(r) The ventral scutellation ([fig. 9]), so commonly present among all groups of Amphibia in the Coal Measures, consists of a series of ossifications or calcifications in the myocommata. Among modern amphibians they occur as thin perpendicular planes of connective-tissue which are sometimes cartilaginous, especially in Necturus, regarded by Wilder (Memoirs of the Boston Society of Natural History, vol. V, No. 9, p. 400, fig. 6, 1903) and by Wiedersheim ([605, p. 58]) as a homologue or predecessor of the sternum, although Wiedersheim says:
"The sternum appears for the first time in Amphibians in the form of a small variously shaped plate of cartilage situated in the middle line of the chest. It arises as a paired cartilaginous plate in the inscriptiones tendineæ of the rectus abdominis muscle, and therefore may be looked upon as corresponding to a pair of 'abdominal ribs.' Such cartilaginous abdominal ribs must have been present in greater numbers in the ancestors of existing Urodeles."
This supposition is fully sustained by the anatomy of the Branchiosauria ([459]), which must be looked upon as the actual ancestors of the Caudata. Wilder says of these structures in Necturus (op. cit., p. 400):
"The several cartilaginous rudiments which represent this part (i.e., sternum) in Necturus are somewhat difficult of detection and thus entirely escaped the attention of the earlier investigators. They consist of a number of thin cartilages found in several successive myocommata of the pectoral region and confined mainly to the area covered by the overlapping epicoracoids."
Fig. 9.—Ventral scutellæ of Micrerpeton caudatum, a Coal Measures salamander from Mazon Creek. × 5. f, femur; h, humerus; ls, lines of scutes; v, vertebral column.
The homologue of the ventral scutellæ is found in plesiosaurs, crocodiles, Sphenodon, and other reptiles in the "abdominal ribs," and the same myocommatous ossifications undoubtedly go to the formation of the chelonian plastron. What the causes were which produced the development of the ventral scutellæ to such a high degree among the primitive land vertebrates is uncertain, but they are certainly more highly developed among the primitive reptiles and amphibians than among the later members of those classes. Among the Amphibia of the Coal Measures they attained, in some forms, a high degree of development and differentiation. They are present in all families so far known, except the Tuditanidæ, in which the myocommata may have been cartilaginous. The Sauropleuridæ present the highest development of these structures among the American forms, in which the scutes are large and osseous. Among the Branchiosauria they are calcified or partially ossified and are always arranged en chevron on the belly, chest, arms, and throat, their arrangement and direction of the chevron being modified according to the myomeres of the various regions. The ventral scutellæ of the European Branchiosauria are figured and described fully by Credner ([192, p. 21, figs. 4 to 11]).

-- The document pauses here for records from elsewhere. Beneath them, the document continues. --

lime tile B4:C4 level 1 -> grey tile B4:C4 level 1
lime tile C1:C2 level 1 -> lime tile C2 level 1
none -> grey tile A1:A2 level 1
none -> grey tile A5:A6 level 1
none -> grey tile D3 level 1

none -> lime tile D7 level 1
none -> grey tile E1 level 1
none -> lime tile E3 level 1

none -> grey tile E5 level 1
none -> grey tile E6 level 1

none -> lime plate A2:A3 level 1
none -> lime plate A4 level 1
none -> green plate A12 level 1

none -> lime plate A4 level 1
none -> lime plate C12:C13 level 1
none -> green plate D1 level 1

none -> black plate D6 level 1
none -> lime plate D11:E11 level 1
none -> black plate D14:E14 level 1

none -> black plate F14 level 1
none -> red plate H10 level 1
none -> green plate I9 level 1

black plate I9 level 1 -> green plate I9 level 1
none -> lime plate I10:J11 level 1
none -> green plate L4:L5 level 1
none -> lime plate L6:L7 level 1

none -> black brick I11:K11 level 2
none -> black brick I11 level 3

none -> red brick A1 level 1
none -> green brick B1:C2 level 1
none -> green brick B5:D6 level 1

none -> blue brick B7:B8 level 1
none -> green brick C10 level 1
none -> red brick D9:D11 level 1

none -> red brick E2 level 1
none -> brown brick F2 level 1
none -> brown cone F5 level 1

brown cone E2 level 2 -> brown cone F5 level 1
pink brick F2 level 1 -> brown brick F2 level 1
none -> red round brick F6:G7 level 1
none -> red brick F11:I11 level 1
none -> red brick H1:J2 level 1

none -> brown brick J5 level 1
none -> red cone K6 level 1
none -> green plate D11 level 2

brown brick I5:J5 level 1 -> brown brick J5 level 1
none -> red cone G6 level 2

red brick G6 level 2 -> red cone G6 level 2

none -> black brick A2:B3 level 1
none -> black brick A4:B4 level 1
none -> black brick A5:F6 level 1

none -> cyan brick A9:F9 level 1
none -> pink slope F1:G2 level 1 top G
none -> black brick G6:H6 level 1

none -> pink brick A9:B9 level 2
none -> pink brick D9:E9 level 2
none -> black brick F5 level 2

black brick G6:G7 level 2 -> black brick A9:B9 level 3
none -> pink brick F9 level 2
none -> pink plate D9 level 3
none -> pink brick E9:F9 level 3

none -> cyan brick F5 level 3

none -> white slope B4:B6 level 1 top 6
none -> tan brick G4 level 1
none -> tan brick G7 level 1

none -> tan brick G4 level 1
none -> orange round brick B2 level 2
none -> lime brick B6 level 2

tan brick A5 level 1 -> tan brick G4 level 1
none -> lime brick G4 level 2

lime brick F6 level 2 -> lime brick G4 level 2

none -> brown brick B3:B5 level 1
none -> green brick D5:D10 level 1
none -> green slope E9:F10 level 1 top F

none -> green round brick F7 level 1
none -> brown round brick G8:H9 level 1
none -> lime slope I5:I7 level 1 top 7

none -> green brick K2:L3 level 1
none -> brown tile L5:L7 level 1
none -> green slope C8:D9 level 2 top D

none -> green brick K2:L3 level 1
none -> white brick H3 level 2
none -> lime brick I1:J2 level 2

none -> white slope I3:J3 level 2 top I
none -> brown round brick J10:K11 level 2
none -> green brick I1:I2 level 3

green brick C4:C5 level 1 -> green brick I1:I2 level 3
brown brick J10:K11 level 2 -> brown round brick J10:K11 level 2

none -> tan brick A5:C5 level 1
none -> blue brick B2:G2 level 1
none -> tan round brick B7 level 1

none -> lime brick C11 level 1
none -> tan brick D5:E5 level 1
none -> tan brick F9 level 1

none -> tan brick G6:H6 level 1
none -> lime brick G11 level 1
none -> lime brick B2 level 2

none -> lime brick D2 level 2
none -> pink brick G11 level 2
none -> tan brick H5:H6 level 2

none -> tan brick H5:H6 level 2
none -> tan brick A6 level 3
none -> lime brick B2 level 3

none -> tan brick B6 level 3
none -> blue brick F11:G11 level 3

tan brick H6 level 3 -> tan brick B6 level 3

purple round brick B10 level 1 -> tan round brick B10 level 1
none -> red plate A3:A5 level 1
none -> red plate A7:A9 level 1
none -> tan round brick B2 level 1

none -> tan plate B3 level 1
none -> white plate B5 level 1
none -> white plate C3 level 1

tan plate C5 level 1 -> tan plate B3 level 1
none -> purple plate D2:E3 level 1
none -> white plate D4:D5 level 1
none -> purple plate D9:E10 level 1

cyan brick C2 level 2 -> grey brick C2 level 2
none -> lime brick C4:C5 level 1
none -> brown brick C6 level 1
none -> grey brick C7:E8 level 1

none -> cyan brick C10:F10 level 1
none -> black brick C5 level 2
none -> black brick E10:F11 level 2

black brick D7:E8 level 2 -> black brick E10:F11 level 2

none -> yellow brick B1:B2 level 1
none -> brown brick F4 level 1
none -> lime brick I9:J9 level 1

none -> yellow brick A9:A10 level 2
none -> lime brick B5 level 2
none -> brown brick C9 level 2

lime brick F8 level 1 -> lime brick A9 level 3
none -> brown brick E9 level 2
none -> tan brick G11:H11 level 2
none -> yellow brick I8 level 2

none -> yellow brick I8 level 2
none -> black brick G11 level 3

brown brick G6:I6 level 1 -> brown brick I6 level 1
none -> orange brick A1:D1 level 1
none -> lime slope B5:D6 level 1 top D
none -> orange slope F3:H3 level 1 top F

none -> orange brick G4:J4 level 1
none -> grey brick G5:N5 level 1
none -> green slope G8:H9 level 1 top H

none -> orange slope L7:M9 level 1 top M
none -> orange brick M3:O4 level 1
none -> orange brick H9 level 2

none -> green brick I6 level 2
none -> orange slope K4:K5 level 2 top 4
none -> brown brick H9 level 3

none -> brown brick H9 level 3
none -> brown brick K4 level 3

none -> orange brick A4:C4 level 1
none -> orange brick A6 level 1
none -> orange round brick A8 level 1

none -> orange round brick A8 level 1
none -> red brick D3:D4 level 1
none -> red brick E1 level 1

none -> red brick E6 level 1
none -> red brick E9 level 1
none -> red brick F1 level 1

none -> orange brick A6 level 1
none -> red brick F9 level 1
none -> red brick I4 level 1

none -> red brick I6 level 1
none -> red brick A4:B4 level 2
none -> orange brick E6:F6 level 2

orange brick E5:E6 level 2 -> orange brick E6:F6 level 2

(s) Scales ([fig. 10] and [plate 24, figs. 2 and 3]) are present on the body of ([462], [485]) several species. It is a matter of regret that their preservation is so imperfect that nothing can be found out as to their structure. The Linton species, which possess scales, are, of course, carbonized and hence impracticable for microscopic study, and in the Mazon Creek species of Amphibamus and Micrerpeton the scales have been replaced by kaolin. The bodies of two species (Cercariomorphus parvisquamis and Ichthyerpeton squamosum) of the Linton Coal Measures Amphibia were completely scaled. The scales in the Branchiosauria ([462]), so far as they have been observed, are slightly imbricated; rounded, with concentric markings after the manner of the modern cyprinoid fish-scale. They are extremely minute, and whether or not they covered the entire body of the animal is unknown. On the body of Cercariomorphus the scales have the appearance of being tubercular without imbrication, and they apparently covered the entire bodily surface of the animal.